If it costs Toytota $1b just to revise the Corolla today, it isn't too difficult to visualise the frustrations of two generations of car and bike building engineers and designers in cash strapped and material strapped post war Britain.The Americans had a lot to do with rebuilding post war Japan, led by such influences as quality guru, J Edwards Deming.

ebygum1, Jan 17, 5:40am
I beg to differ,the B.S.A. was known as a Gold Flash. In the early sixties we had a painter who would come to work on a Super Road Rocket. One morning he showed up in a van,looking the worse for wear. When asked what had happened he said he had hit the Moby Dick. That was a pub on the London/Chelmsford road,situated on a roundabout.He had come on far too fast,mounted the curb,jumped a low pipe fence and smacked into the pub wall!

nzdoug, Jan 17, 6:47am
http://en.wikipedia.org/wiki/File:BSA_Golden_Flash_650ccm_1950.jpg
My 61 Super Rocket was chrome and red tank w chrome fenders, North American (Canadian) market.
The last of the A10 SRs in63 got the old stockof the alloy wheels from the end of the Gold Star production line, the ultimate BSAsuperRocket, oooooo, aaaah!

drog, Jan 17, 7:14am
'Golden' Flash is technically correct, but I never heard anybody call them anything other than 'Gold' Flash.

wynyard, Jan 17, 7:36am
Remembering to use the valve lifter when starting your bike or get thrown. Nasty.

vic008, Jan 17, 7:47am
I remember the CHCH traffic police on Square fours, or am I wrong

purple666, Jan 17, 8:03am
Yes early Square Fours had twin pipes with rear exhaust ports running through the heads into the front exhaust ports. The later ones had 4 pipes coming out of the heads and that helped the overheating problem.
If my memory serves me right.

azeo, Jan 17, 8:37am
drog, know what you mean, same thing with an 81 GSX750 vs 71 T150 and the trumpet was a far better ride in most respects, any small difference in top speed didn't really count much , rode a spitfire too once that surpised the hell out of a mate on an R/80, reckoned the speedo said 180+ and the beeza flew past,i was too busy hanging on!at 85(mph)below though that thing shook the eyeballs out, and did the jackhammer at the legal rd limit,above 85+ smoothed out bewtifully and took off like the scalded proverbial. prob a license loser today for that reason, even though slow by more modern standards, murder trying to stay at a constant 60mph. prob needed a bit of fettling and balancing .

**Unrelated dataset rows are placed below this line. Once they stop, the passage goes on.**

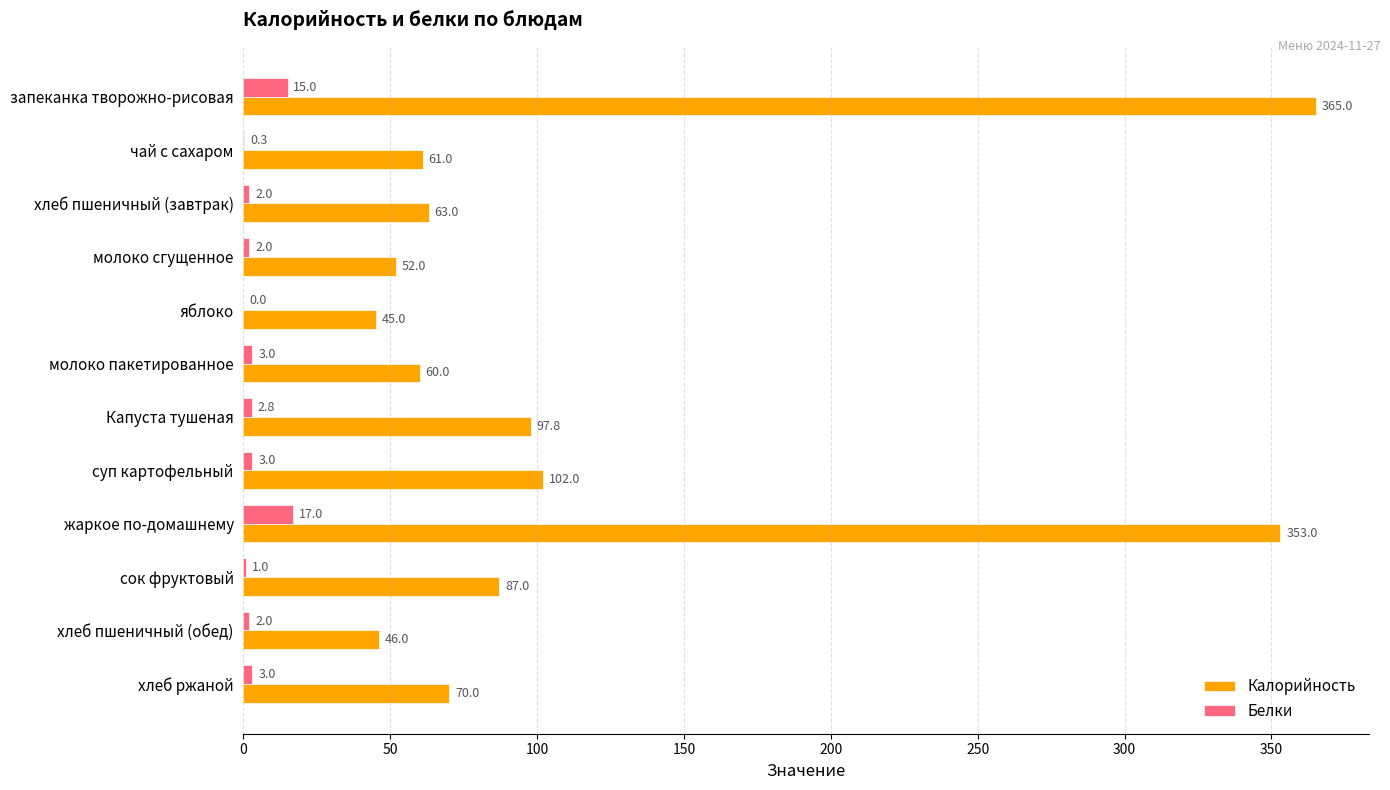

What are all the series names shown in the legend?

Калорийность, Белки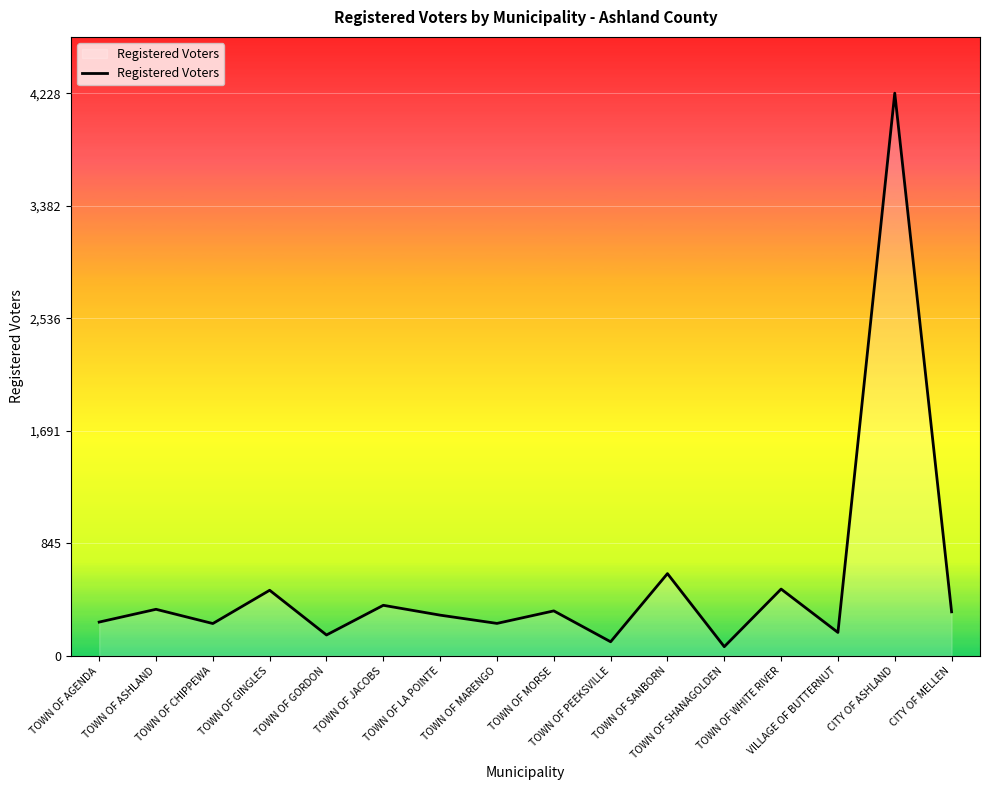

What is the minimum value shown in the chart?

69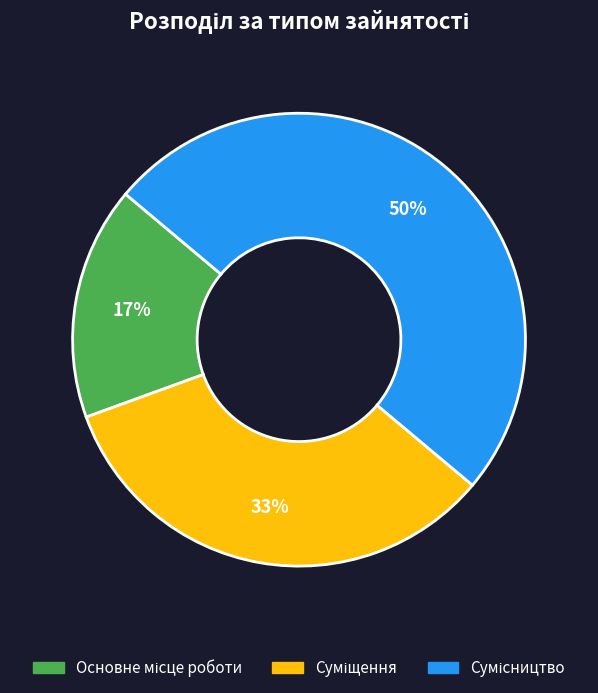

To the nearest percent, what is the average slice percentage?

33%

ahh yerrs, the rise of the bean counters! have worked for two companies where regular as clockwork the bean counters chopped staff, or canned a worthwhile, indirectly money making enterprise, then had to hire staff back on contract, or on a consultancy or hard-negotiated conditions because they didn't listen to advice, including that the people they chopped were the only expert in the country for eg, or in short supply, . nastty things hapened sometimes because the institutional knowledge had gone. Good ol japanese, made very good use of TQM. Seems the "new" Hinckley Triumphs are doing well although it also seems that the 1st gen ones had their issues and bugs to iron out.

I'd almost sell the family for that Goldstar. ;)

nzdoug, Jan 17, 9:05am
Its says "GOLDEN FLASH" on the tank badge or oil tank decal, depending on the year.

nzdoug, Jan 17, 9:06am
Retard timing.

nzdoug, Jan 17, 9:07am
The original "waterfall" then came the CBX with 6 pipes.